- PROBLEM A: List every date-and-time stamp that appears in the mailing-list excerpt.

Update of recursive mtime does not pass filesystem boundaries (i.e.
mountpoints) so bind mounts and such are non-issue (hmm, at least that was
my original idea but as I'm looking now I don't handle bind mounts properly
so that needs to be fixed). With hardlinks, you are right that the
behaviour is undeterministic - I tried to argue in the text of the mail
that this does not actually matter - there are not many hardlinks on usual
system and so the application can check hardlinked files in the old way -
i.e. look at mtime.

Honza
--
Jan Kara <[email protected]>
SUSE Labs, CR

2007-11-07 14:36:19

by Jan Kara

[permalink] [raw]
Subject: Re: [RFC] [PATCH 3/3] Recursive mtime for ext3

On Tue 06-11-07 14:40:12, Theodore Tso wrote:
> On Tue, Nov 06, 2007 at 06:19:45PM +0100, Jan Kara wrote:
> > Intended use case is that application which wants to watch any
> > modification in a subtree scans the subtree and sets flags for all
> > inodes there. Next time, it just needs to recurse in directories
> > having rtime newer than the start of the previous scan. There it can
> > handle modifications and set the flag again. It is up to application
> > to watch out for hardlinked files. It can e.g. build their list and
> > check their mtime separately (when a hardlink to a file is created
> > its inode is modified and rtimes properly updated and thus any
> > application has an effective way of finding new hardlinked files).
>
> Umm, yuck.
>
> What if more than one application wants to use this facility?

- LISTED RECORDS:

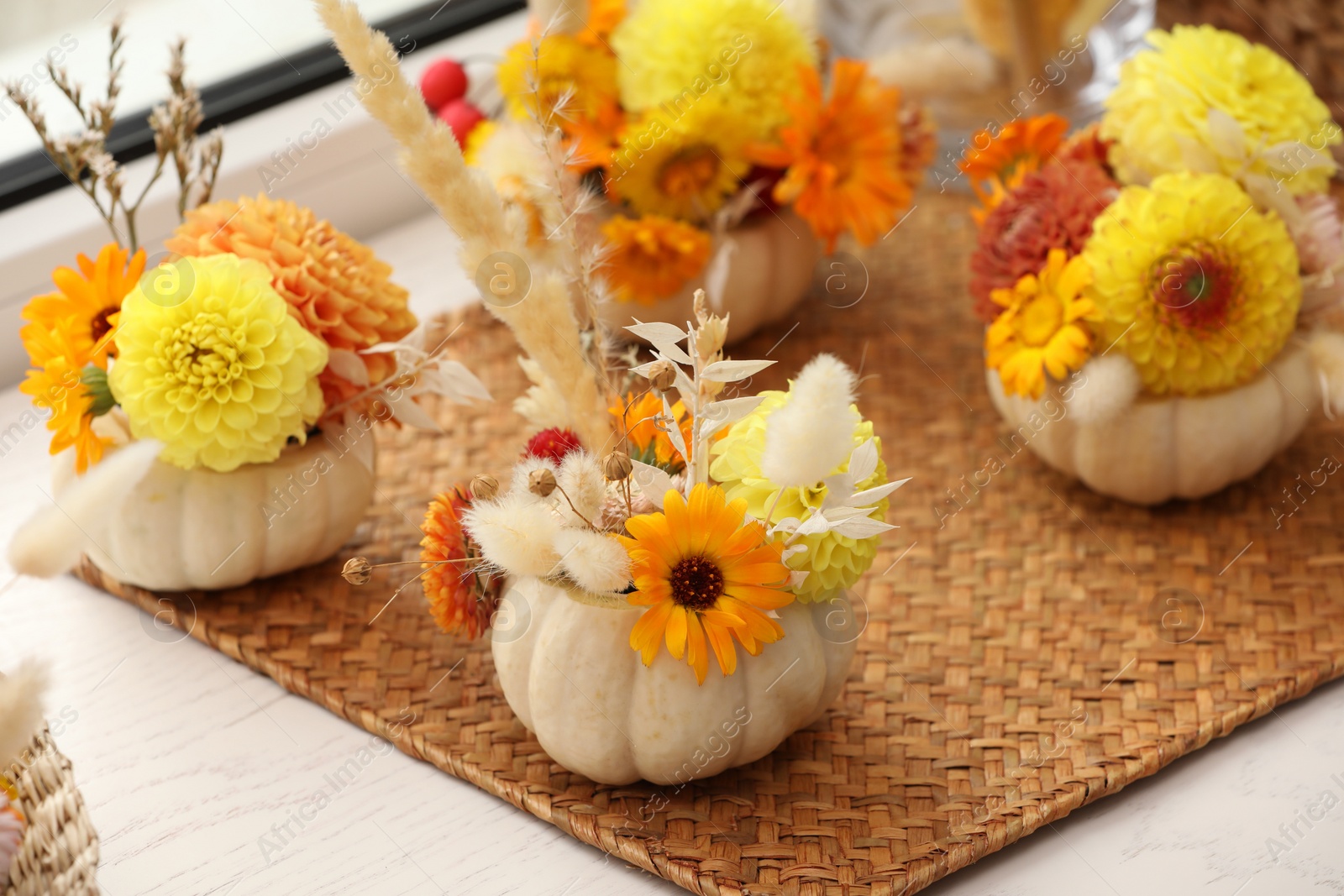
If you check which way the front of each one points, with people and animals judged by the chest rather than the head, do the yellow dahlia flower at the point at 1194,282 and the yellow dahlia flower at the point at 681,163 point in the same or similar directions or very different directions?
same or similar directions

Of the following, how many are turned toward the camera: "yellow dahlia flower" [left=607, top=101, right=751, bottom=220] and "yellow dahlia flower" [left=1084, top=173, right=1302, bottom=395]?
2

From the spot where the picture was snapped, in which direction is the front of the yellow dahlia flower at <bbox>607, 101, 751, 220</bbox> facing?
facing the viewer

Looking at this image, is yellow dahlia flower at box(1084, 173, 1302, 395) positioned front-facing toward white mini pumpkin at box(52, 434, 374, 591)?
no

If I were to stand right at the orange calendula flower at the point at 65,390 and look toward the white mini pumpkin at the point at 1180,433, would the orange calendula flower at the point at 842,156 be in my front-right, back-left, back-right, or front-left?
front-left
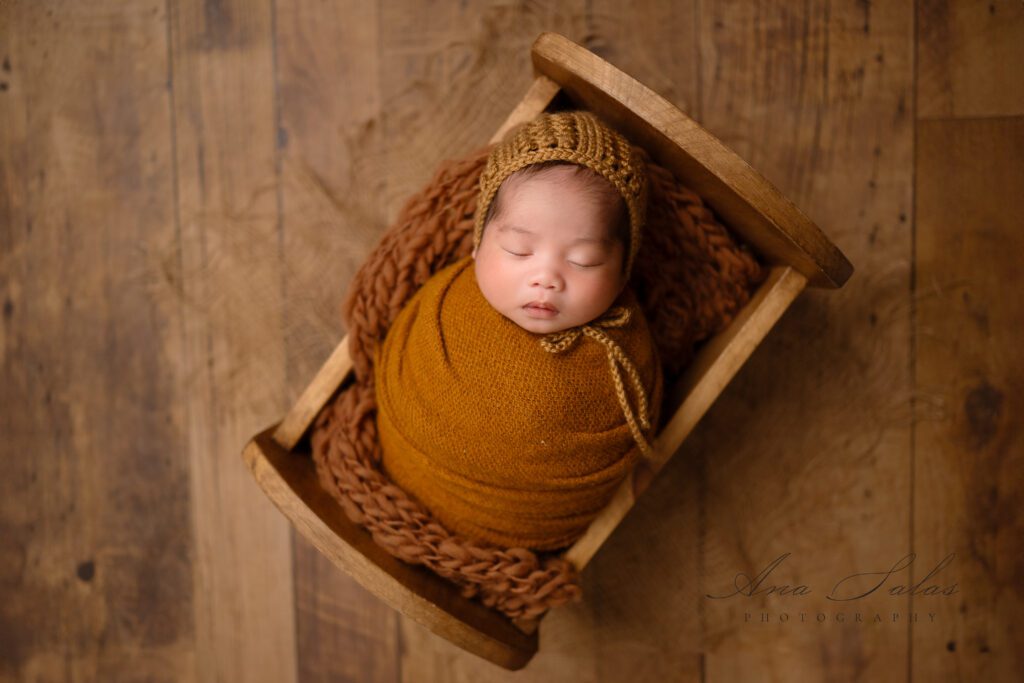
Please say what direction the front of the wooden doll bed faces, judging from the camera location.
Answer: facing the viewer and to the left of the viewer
...
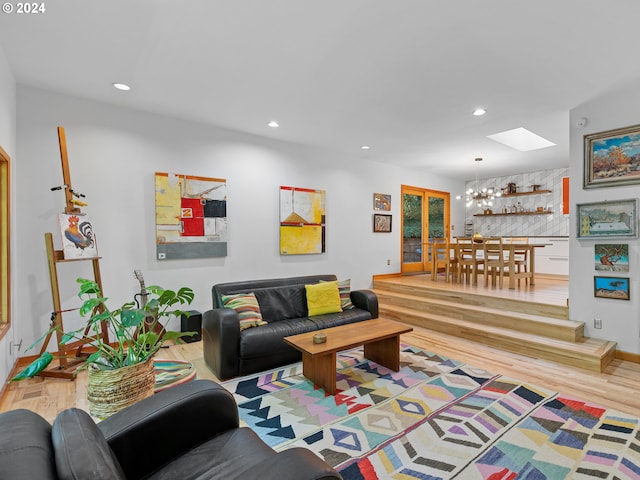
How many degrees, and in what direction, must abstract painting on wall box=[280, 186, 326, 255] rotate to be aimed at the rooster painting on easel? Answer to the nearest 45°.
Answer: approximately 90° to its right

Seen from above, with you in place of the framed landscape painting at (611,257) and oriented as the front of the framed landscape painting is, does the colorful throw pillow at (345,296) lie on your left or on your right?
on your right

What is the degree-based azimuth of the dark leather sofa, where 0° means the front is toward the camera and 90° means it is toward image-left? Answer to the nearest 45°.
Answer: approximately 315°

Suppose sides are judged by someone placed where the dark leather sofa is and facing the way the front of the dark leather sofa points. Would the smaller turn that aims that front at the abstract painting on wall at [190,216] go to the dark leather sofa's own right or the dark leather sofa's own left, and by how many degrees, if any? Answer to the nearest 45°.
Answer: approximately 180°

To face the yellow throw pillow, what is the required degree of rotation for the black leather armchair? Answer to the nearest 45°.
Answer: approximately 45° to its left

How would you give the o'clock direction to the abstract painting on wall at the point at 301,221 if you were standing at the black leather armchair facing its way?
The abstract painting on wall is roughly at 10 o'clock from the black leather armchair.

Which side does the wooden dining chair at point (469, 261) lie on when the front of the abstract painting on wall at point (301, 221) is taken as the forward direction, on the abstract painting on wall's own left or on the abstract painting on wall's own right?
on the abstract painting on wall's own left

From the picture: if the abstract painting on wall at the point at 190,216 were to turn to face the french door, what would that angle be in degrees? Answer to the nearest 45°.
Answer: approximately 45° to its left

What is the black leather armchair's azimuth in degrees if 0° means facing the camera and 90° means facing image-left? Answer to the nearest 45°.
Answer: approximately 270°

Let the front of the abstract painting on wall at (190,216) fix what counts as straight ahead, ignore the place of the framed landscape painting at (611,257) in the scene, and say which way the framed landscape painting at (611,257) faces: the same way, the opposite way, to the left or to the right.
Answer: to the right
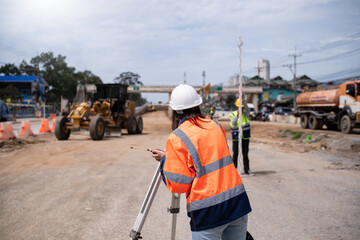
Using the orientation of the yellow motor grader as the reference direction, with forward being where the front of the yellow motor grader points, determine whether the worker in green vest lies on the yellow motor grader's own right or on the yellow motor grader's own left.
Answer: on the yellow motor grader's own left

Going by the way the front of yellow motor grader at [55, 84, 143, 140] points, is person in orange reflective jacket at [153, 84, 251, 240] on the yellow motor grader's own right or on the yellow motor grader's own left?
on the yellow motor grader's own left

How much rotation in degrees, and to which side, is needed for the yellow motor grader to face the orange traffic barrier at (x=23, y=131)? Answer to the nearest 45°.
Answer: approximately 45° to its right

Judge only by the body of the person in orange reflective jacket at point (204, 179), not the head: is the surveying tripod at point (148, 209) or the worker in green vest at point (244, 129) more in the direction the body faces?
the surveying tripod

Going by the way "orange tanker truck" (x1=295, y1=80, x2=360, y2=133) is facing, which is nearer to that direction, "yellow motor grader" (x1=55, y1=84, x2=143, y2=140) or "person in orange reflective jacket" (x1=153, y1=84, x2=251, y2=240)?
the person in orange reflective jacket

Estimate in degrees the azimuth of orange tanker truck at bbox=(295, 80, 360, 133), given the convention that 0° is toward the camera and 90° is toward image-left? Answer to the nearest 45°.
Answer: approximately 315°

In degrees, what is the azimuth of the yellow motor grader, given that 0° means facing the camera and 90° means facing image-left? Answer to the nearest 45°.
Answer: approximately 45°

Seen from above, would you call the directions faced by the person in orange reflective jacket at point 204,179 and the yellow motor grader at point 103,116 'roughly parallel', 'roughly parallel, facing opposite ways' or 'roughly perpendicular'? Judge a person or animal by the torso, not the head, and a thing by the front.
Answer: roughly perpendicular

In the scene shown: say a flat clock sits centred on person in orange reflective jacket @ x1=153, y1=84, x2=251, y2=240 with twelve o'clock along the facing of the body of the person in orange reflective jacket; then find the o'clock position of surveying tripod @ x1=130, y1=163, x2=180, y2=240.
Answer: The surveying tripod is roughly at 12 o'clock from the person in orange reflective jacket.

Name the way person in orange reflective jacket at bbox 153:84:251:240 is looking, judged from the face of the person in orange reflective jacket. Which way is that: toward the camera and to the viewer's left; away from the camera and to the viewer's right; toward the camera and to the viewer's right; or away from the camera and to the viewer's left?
---
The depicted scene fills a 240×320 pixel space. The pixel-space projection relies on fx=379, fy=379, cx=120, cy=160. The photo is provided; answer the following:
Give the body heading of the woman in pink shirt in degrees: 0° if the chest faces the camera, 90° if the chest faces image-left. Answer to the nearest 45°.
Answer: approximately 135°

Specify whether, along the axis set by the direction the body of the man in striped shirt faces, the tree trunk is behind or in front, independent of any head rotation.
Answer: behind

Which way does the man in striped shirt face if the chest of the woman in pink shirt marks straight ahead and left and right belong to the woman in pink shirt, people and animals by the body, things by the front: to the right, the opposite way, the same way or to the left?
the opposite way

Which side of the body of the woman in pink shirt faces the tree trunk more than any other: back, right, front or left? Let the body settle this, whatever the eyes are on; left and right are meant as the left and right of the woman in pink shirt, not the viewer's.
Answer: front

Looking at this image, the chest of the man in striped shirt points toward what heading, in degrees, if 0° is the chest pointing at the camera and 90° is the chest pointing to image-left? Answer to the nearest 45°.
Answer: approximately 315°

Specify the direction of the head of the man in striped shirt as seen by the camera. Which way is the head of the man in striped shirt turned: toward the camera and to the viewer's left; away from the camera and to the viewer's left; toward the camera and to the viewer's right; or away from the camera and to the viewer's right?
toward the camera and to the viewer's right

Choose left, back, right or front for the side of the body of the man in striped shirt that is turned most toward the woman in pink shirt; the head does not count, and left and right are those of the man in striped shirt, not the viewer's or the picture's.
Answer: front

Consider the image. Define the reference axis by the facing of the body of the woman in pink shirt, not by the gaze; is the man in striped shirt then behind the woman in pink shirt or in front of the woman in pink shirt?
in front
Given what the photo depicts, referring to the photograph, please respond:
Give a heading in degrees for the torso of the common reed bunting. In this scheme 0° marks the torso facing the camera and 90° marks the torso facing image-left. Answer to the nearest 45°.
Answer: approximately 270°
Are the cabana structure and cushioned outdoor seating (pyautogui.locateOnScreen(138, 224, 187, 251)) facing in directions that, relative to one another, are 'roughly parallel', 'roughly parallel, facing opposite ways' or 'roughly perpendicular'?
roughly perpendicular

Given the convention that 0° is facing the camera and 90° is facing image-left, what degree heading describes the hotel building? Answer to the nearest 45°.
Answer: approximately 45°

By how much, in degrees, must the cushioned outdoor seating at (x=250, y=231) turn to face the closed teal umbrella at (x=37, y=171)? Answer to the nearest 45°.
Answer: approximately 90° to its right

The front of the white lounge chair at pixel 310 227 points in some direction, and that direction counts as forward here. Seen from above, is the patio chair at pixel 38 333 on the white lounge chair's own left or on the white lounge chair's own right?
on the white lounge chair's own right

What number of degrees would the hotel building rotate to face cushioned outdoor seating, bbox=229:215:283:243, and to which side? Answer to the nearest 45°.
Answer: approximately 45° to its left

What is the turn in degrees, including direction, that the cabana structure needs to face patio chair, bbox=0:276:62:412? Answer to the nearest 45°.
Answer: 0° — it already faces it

- PROBLEM B: Recast the listing lines starting at the one containing "Please say what" and ending at the one containing "Answer: facing the" as a Markdown table with the columns Number and Line, one numbered row per line.

- SOLUTION A:
- 2007-11-07 14:36:19
- Tue 06-11-07 14:40:12
- Tue, Nov 06, 2007 at 06:19:45PM +0100

- SOLUTION B:
| Number | Line |
|---|---|
| 1 | Please say what direction the front of the wooden doll bed faces, judging from the camera location. |
| 2 | Answer: facing the viewer and to the left of the viewer |